The AHSC model re-imagined
December’s innovation review put academic health science centres back in the news, after April saw the original model collapse. The stepping down of Imperial College Healthcare Trust chief executive Steve Smith with no foundation trust application in sight and a £40m predicted deficit for 2011-12 was seen as a defeat of the centralised form of AHSC.
The other four AHSCs had adopted a federated model, allowing more autonomy to their member trusts.
Professor Smith published what was effectively a resignation letter in the trust’s plan for reaching FT status. He said “overdependence on the acute sector, underdevelopment of primary care and dispersal of specialist services” had left the trust financially unviable.
Whatever the cause, the revamped Imperial offering, headed by Lord Darzi, abandons the old model and with it the only attempt to create a centralised academic health centre to rival US giants.
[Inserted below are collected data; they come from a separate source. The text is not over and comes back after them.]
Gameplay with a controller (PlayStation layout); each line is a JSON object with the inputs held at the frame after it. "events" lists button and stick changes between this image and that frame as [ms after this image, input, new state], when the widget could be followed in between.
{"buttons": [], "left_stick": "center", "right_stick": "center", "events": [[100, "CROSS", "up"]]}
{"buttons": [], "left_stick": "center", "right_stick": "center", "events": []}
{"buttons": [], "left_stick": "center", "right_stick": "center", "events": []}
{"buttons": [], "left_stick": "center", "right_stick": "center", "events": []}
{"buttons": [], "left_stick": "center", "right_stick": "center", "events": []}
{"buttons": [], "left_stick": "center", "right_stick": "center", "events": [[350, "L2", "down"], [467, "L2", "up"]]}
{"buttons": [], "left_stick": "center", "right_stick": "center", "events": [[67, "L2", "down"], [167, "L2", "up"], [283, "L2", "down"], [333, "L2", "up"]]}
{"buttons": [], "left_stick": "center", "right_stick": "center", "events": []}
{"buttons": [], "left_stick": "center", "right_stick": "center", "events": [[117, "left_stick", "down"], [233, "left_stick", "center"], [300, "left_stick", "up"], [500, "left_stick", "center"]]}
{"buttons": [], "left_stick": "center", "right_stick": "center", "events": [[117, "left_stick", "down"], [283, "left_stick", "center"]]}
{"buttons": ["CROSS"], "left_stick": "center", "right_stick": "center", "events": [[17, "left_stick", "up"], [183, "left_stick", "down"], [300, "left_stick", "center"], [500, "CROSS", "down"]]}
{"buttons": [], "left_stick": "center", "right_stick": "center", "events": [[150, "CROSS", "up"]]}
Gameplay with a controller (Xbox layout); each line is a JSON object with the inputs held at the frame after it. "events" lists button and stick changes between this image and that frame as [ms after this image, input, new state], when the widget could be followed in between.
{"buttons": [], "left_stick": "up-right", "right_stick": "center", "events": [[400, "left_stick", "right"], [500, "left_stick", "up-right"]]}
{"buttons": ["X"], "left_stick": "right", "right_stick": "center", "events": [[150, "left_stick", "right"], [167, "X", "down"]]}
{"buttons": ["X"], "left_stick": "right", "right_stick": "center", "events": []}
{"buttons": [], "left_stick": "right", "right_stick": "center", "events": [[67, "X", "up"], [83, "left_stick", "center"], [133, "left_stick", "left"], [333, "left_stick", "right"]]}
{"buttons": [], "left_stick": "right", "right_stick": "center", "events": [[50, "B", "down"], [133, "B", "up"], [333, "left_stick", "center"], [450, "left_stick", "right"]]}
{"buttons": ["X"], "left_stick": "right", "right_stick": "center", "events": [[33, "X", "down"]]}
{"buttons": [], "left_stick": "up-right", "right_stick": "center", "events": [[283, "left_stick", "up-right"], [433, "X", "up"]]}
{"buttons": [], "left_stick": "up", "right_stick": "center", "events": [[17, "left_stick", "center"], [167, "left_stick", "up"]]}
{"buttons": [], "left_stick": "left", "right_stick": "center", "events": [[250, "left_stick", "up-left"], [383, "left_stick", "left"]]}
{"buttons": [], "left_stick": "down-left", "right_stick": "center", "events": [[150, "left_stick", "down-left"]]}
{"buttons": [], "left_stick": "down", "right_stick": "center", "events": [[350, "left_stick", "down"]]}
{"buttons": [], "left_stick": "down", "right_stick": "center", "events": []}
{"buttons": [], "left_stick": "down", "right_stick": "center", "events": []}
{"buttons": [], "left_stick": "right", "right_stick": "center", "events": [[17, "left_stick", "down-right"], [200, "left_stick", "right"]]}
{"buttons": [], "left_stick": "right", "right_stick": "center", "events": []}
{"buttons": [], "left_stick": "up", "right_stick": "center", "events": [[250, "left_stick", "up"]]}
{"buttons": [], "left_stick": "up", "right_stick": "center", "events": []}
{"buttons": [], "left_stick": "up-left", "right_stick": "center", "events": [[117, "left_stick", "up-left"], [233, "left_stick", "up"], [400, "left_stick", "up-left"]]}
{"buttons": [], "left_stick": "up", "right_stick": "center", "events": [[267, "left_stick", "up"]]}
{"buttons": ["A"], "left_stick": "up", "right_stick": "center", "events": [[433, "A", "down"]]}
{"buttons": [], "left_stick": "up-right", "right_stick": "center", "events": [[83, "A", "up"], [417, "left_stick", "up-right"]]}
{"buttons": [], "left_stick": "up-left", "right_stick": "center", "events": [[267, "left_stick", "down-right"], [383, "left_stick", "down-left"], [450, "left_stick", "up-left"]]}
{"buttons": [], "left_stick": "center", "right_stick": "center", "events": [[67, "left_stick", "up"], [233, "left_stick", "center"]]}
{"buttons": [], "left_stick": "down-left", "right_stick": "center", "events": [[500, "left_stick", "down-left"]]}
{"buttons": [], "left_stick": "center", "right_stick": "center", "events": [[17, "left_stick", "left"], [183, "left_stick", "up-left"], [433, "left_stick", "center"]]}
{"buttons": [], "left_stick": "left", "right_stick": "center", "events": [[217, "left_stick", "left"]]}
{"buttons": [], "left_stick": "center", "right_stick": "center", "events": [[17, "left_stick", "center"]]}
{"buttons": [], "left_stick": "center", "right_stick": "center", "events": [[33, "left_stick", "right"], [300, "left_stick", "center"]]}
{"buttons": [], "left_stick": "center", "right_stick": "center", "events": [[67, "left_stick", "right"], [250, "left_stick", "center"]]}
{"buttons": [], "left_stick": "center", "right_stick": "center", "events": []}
Big names at the Mid Staffordshire public inquiry
Whether it was NHS chief executive David Nicholson calling for the power to renationalise foundation trusts, in direct opposition to health secretary Andrew Lansley, or a Care Quality Commission officer describing her superiors’ evidence as “aspirational”, the public inquiry has been nothing if not controversial.
There were denials from former health ministers Andy Burnham and Ben Bradshaw that there was political pressure to push unsuitable trusts to foundation status. There have also been confessions: chief nurse Dame Christine Beasley admitted nursing had lost its way, while the trust’s former nursing director Helen Moss admitted the drive for foundation status took priority over safe staffing.
In November, chair Robert Francis QC warned of a “tsunami” of patient anger heading towards the NHS. As the inquiry closed on 1 December after 139 days of public hearings, the NHS is battening down the hatches in preparation for the storm it will no doubt unleash in 2012.
The Hinchingbrooke franchise
Nearly a year after the landmark decision to franchise Hinchingbrooke Health Care Trust to private firm Circle, the Department of Health finally put pen to paper in November.
It is no real indication of where the private sector will make inroads into the NHS during the current parliament, which is too damaged on health to place another general hospital in private hands anytime soon. But what happens during the 10-year franchise will have a decisive influence on the future of the NHS’s relationship to the private sector.
As the chief executive of one of the UK’s major private providers mentioned, they all depend on Hinchingbrooke now. Any major failure at the hospital on Circle’s watch would likely rule out any further extension of private provision in secondary care for a long time. But if Circle fulfils its ambition to clear the hospital’s £40m debts without impacting on services, future governments will take a very different view of private sector care.